Павлухин наступал на Самокина:

— И ты знал? Ты знал? И — молчал?

— Знай и ты. Молчи и ты.

— Как же это?

— А вот так… Через мои руки прошли все шифровки. Помочь я ничем не мог. Вся борьба за жизнь четырех между Ветлинским и посольством была у меня перед глазами.

— И молчал? — не мог простить Павлухин Самокину.

— Правильно, что не сказал. Угробить человека легко. А кто крейсер доведет до Мурманска? Ты, что ли? А корабль необходимо сохранить… для революции. Вот и молчал.

Павлухин потер один кулак о другой:

— Ну теперь-то мы дома… Крейсер он привел.

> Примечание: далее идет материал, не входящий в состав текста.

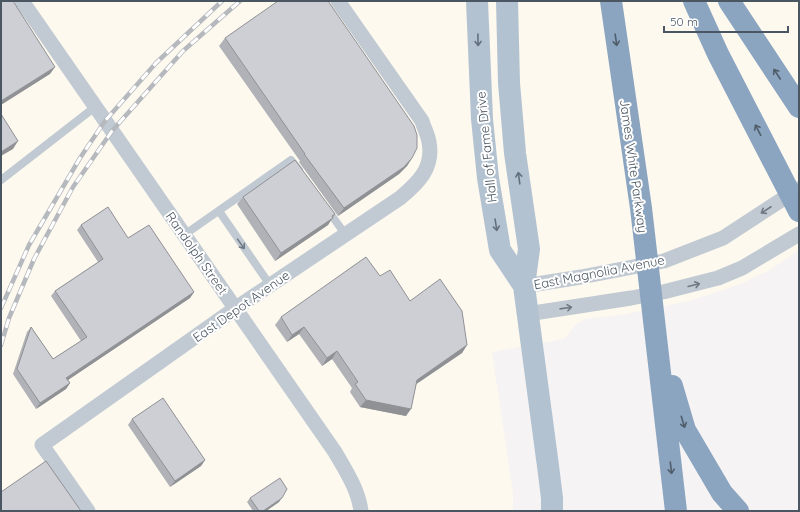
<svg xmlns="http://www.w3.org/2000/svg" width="800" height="512" font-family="Quicksand,sans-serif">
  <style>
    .commercial { fill: #fdf9ef }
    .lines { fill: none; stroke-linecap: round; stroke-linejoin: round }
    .lane { stroke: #c1cad2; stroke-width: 8 }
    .street { stroke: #c1cad2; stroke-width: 15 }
    .primary { stroke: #b3c2d1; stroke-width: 22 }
    .highway { stroke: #8ba5c1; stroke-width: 22 }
    .rail-casing { stroke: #b5b8bd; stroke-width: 4.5 }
    .rail { stroke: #fff; stroke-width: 3; stroke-dasharray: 9; stroke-linecap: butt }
    .wall { fill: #b0b2b7 }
    .shaded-wall { fill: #909195 }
    .building { fill: #cdcfd5; stroke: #909195 }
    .oneway { stroke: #64717d }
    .oneway2 { stroke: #505e6b }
    .oneway3 { stroke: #6e7983 }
    .labels { text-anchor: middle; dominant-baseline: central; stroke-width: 4; stroke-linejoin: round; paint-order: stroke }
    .street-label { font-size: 13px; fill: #4a5661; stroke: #fff }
  </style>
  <rect width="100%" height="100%" fill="#f5f3f3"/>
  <!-- commercial -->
  <path class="commercial" d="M1,1H799V250L770,270L740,284L717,292L688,301L626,314L585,319L575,325L564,339L492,352L513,493V511H1Z"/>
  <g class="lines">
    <!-- lane -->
    <path class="lane" d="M1,180L95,107
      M327,209L345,234
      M219,211L270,285
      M184,235L291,160L299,170"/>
    <!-- street -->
    <path class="street" d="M22,1L335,452C346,471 358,489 361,511
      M524,286L581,277L664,261L723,238L798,189
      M527,314L631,298L663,292L718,278L742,268L799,234
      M88,511L42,445L236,308L400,198C418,183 434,168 429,142C428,135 424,128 422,121L338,1"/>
    <!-- primary -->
    <path class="primary" d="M477,1L482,119L488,178L500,250L524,286
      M507,1L509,83L515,153L529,249L524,286L548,466L552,498V511"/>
    <!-- highway -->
    <path class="highway" d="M611,1L641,208L676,511
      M694,1L718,54L799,211
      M729,1L799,107
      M672,386L685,430L722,493L738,511"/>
    <!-- rail casing -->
    <g class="rail-casing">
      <path id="rail" d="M1,308L29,245L80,158L105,121L156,63L222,1
        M1,345L9,318L34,259L73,187L112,131L183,51L240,1"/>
    </g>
    <!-- rail -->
    <use href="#rail" class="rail"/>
  </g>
  <!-- wall -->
  <path class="wall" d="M225,38L412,158L407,166L399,174L338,216L299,162L300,161L219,46Z
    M243,197L333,217L328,225L275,261L237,204Z
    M81,225L128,238L194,292L190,298L68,380L70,383L66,389L36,409L13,374L27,332L31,327L53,359L81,341L51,296L55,291L98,262L77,230Z
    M380,276L410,301L467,345L462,353L416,384L406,416L360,407L350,392L352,388L332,359L322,366L299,334L287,342L275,325L281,317Z
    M132,419L205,460L201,466L170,487L128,425Z
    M250,498L279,502L266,511H253L247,502Z"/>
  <!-- shaded-wall -->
  <path class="shaded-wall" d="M55,67L50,74L1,105V101Z
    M18,141L13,149L1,156V152Z
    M412,158L407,166L399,174L338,216L344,208Z
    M335,214L328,225L275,261L281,253Z
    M194,292L190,298L62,384L66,378Z
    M304,327L299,334L287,342L292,335Z
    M467,345L462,353L412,387L417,380Z
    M337,351L332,359L322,366L327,358Z
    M70,383L66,389L36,409L40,403Z
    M366,400L411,409L406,416L360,407Z
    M205,460L201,466L170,487L175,481Z
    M282,498L279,502L266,511H263Z"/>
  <!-- building -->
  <path class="building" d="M1,1H13L55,67L1,101Z
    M278,1H328L414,126L417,135V148L412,158L404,167L344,208L304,154H305L225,38Z
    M1,114L18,141L1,152Z
    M295,160L335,214L332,216L333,218L281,253L243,197Z
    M108,207L128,238L149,225L194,292L66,378L70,383L40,403L17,369L31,327L53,359L87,337L55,291L103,259L81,225Z
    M366,257L380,276L390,270L410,301L440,279L462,311L467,345L417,380L411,409L366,400L355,384L358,382L337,351L327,358L304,327L292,335L281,317Z
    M163,398L205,460L175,481L132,419Z
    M46,461L81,511H1V492Z
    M280,478L287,489L282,498L263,511H259L250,498Z"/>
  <!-- one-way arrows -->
  <defs><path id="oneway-shaft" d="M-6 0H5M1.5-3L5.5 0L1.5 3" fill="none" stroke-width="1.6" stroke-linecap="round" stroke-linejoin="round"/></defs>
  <g class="oneway">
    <use href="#oneway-shaft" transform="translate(478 40) rotate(89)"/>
    <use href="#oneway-shaft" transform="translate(519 178) rotate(-98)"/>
    <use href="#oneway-shaft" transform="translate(496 225) rotate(81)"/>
  </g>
  <g class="oneway2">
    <use href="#oneway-shaft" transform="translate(616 40) rotate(82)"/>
    <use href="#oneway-shaft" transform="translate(777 74) rotate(-123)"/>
    <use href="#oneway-shaft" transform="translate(758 130) rotate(-117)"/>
    <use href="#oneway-shaft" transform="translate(683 422) rotate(73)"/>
    <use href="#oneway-shaft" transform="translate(671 468) rotate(83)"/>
  </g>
  <g class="oneway3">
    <use href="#oneway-shaft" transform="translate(766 210) rotate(147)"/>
    <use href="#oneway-shaft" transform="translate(241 244) rotate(55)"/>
    <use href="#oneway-shaft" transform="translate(694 285) rotate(-14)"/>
    <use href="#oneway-shaft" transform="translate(566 308) rotate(-8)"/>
  </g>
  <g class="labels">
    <!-- street labels -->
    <g class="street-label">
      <text transform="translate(486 147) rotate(-96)">Hall of Fame Drive</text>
      <text transform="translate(634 166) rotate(82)">James White Parkway</text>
      <text transform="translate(197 253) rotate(55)">Randolph Street</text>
      <text transform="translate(599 272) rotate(-11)">East Magnolia Avenue</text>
      <text transform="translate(241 306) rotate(-35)">East Depot Avenue</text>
    </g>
  </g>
  <!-- border -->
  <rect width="800" height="512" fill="none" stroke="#4a5661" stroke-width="4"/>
  <!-- scale -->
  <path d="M664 26v6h124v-6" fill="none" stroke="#4a5661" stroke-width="2"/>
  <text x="670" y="26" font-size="12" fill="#4a5661" stroke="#ffffff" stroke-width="3" paint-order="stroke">50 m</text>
</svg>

— Будь разумнее, Павлухин, — сказал ему Самокин. — Революция не состоит из одних расправ и выстрелов. Время еще покажет, что такое Ветлинский. Может, он еще шерстью наизнанку вывернется? И даже будет полезен?

— Кому?

— Службе, дурак ты такой… Службе!

— Да не верю я в это.

— А я и не настаиваю, чтобы ты на каперанга крестился. Но надо еще проверить — что скрывается за его речами.

Звякнул звонок, откинулось в переборке окошечко из радиорубки. Самокин перенял бумагу, как в старые времена.

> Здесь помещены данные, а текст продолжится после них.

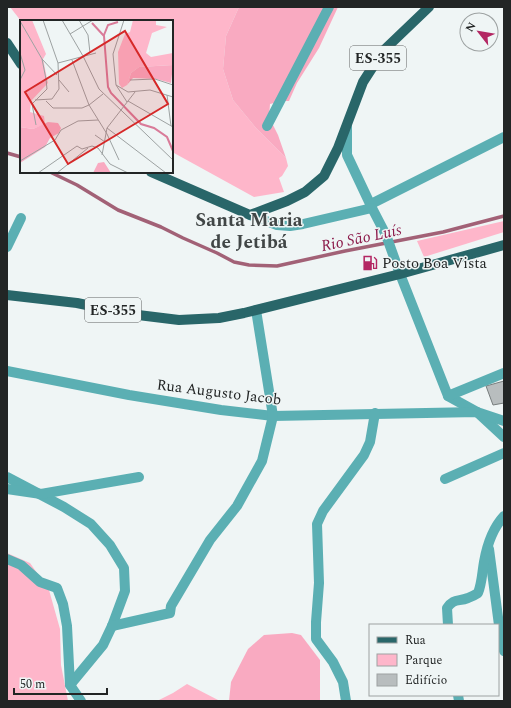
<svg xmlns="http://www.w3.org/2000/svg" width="511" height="708" viewBox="0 0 511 708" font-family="Spectral,serif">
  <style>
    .green { fill: #feb6ca }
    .forest { fill: #f9aac1 }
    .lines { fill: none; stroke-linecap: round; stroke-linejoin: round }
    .stream { stroke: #a26176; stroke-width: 3.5 }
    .building { fill: #b8bdbe; stroke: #787e7e }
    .minor { stroke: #5bafb3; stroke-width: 10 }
    .major { stroke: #296669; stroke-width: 10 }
    .labels { text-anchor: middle; stroke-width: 3; stroke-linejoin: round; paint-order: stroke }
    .shield { fill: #eff5f5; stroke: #606363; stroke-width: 1 }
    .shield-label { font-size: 14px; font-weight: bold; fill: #222525 }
    .poi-label { font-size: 15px; fill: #222525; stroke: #eff5f5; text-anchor: start }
    .street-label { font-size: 15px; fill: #222525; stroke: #eff5f5 }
    .water-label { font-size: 16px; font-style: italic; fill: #8c1b4b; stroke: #eff5f5 }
    .district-label { font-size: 19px; font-weight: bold; fill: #414646; stroke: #eff5f5 }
    .inset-river { fill: none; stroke: #d97b99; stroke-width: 2 }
    .inset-road { fill: none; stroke: #9da2a2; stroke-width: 1 }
    .view { fill: #d62828; fill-opacity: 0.15; stroke: #d62828; stroke-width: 2 }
    .inset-edge { fill: none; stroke: #222525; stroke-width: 2 }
  </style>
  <rect width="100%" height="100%" fill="#eff5f5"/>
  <g class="green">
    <path d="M10,7H239L226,36L223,69L233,100L256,128L286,158L288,166L282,176L279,178L284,192L254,197L174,153L172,154V21H21Z"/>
    <path d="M504,221V232L424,257L417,241Z"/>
    <path d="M7,553L30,563L49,590L60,629L61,665L68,701H7Z"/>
    <path d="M187,684L220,701H157L173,693Z"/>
  </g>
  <g class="forest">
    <path d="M239,7H338L319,48L297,83L289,101H282L270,104L269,117L278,135L286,158L256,128L233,100L223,69L226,36Z"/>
    <path d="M292,633L301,635L320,660V701H229L231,682L248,649L264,635Z"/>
  </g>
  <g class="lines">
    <g class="stream">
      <path d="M7,153L21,157"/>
      <path d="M50,172L77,185L118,210L161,227L183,238L217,253L234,262L249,265L277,266L345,251L443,232L504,216"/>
    </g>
  </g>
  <path class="building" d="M504,381V403L493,405L486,386Z"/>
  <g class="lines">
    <g class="minor">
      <path d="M267,126L329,7"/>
      <path d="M347,127V155L372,208L386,235L400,274L448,396L477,412L504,437"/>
      <path d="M371,204L504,137"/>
      <path d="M250,215L277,225L290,226L303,224L372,208"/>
      <path d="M7,247L21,218"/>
      <path d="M7,371L129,395L221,410L273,416L477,412L504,421"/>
      <path d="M448,396L504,373"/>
      <path d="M7,477L64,507L91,524L110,545L124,568L125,591L112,626L103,645L70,685"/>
      <path d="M445,479L504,453"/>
      <path d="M7,489L41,494L139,477"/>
      <path d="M489,549L499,625L504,651"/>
      <path d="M7,559L21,565L40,582L57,588L63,604L67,626L70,685L81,701"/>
      <path d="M448,625L447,608C454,598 458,602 468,598C471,597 475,595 478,593C482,583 482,573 484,562C487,545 492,529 504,516"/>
      <path d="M112,626L170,613L171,606L210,540L237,506L262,461L273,416L256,310"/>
      <path d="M458,695L459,701"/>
      <path d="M346,701L343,682L333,662L316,639V622L319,583L317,524L323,511L364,455L370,442L375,413"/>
    </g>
    <g class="major">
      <path d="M7,43L21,64"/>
      <path d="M151,172L250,215L287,201L305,192L324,176L338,148L363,82L383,51L429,7"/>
      <path d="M7,295L77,303L130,314L179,320L219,318L244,313L400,274L504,245"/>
    </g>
  </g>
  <defs>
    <g id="fuel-bare" transform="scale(1.2)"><path d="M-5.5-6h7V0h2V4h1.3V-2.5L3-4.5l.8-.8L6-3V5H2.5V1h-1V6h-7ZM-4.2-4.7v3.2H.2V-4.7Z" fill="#b32763" stroke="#eff5f5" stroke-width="2.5" paint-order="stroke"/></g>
  </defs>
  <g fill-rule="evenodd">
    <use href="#fuel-bare" x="370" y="263"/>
  </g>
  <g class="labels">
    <g class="shield">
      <rect x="350" y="46" width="56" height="24" rx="3"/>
      <rect x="85" y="298" width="56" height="24" rx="3"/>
    </g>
    <g class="shield-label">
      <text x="378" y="63">ES-355</text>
      <text x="113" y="315">ES-355</text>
    </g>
    <g class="poi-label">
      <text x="382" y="268">Posto Boa Vista</text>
    </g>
    <g class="street-label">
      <text transform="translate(219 392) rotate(7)" y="5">Rua Augusto Jacob</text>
    </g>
    <g class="water-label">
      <text transform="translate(361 237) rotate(-12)" y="6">Rio São Luís</text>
    </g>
    <g class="district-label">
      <text x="249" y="226">Santa Maria<tspan x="249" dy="22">de Jetibá</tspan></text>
    </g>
  </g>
  <g transform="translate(20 20)">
    <rect width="153" height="153" fill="#eff5f5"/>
    <path d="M0,0H12L26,34L23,39L28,63L11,81L10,92L24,96L25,104L13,109L0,107ZM113,0H136V5L147,7L132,13L126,33L131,37L153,33V45L119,47L111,53L107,65L102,68L99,64L98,32L105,14L110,12Z" fill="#feb6ca"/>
    <path d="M153,45L151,63L136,59L113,58L107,65L111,53L119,47ZM28,102L38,103L41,108L39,113L30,118L25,127L0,143V107L13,109ZM84,142L91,153H73L78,143Z" fill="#f9aac1"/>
    <path class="inset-river" d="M72,3L84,16L88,67L91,73L121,104L134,108L147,117L153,131M84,15L88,5L98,2"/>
    <path class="inset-road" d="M42,0L63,36L79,69L153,140M59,0L68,15L70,33M104,0L93,34L96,65L108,72L130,70L153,77M0,1L22,39L26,59L27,69L12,84L16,105M50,14L73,0M0,33L5,50L0,60M22,39L37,55M52,40L69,85L87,114L99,140M38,43L76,33M39,60L49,72M110,60L135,59L153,65M96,65L107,82M147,75L151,106M15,80L32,79L39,69L38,43L23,0M26,81L33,88H62L69,85L83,74M108,81L153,107M87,108L146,153M75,115L85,122M82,135L87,108L115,72M0,141L35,120L41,110L58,101L78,100M18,153L57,126L62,129L72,126L78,128L90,144L108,153M37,153L68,128"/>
    <path class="view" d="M105,11L148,84L48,144L5,72Z"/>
    <rect width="153" height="153" class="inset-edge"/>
  </g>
  <rect width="511" height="708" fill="none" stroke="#222525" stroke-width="16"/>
  <rect x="369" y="624" width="130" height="72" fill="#eff5f5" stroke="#9da2a2"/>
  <rect x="377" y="637" width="20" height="6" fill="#296669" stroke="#9da2a2"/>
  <text x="405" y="644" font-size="12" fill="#222525">Rua</text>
  <rect x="377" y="654" width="20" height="12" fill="#feb6ca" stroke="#9da2a2"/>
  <text x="405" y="664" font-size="12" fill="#222525">Parque</text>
  <rect x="377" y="674" width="20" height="12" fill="#b8bdbe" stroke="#9da2a2"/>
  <text x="405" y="684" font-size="12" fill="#222525">Edifício</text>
  <g transform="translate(479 32) rotate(301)"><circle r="19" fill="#eff5f5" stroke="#9da2a2"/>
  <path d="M0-3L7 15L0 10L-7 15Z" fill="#b32763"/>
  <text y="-6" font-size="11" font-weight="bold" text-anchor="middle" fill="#222525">N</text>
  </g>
  <path d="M14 688v6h93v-6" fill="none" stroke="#222525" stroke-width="2"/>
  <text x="20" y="688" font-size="12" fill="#222525" stroke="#eff5f5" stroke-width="3" paint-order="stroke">50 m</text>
</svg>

— Это же не шифровка! — сказал он. — Так чего суете мне?

— Все равно. Тебе ближе. Ты и передай командиру.

— А что там? — вытянул шею Павлухин, подозрительный. Самокин глянул на бланк и хмыкнул:

— Сам Керенский вызывает нашего Ветлинского в Питер.

— Зачем?

— Этого не знает пока и сам Ветлинский. Очевидно, Керенский имеет на него какие-то особые виды… Неспроста!

Самокин поднялся на мостик. В шубе и валенках дрог на ветру сигнальщик. Увидел кондуктора и стал ругаться:

— Ну и закатились мы. Если так на солнце зубами ляскать, так что же зимой-то будет? Во климат, провались он, холера… там уже цветы вижу, на сопках, а за цветами лед не тает.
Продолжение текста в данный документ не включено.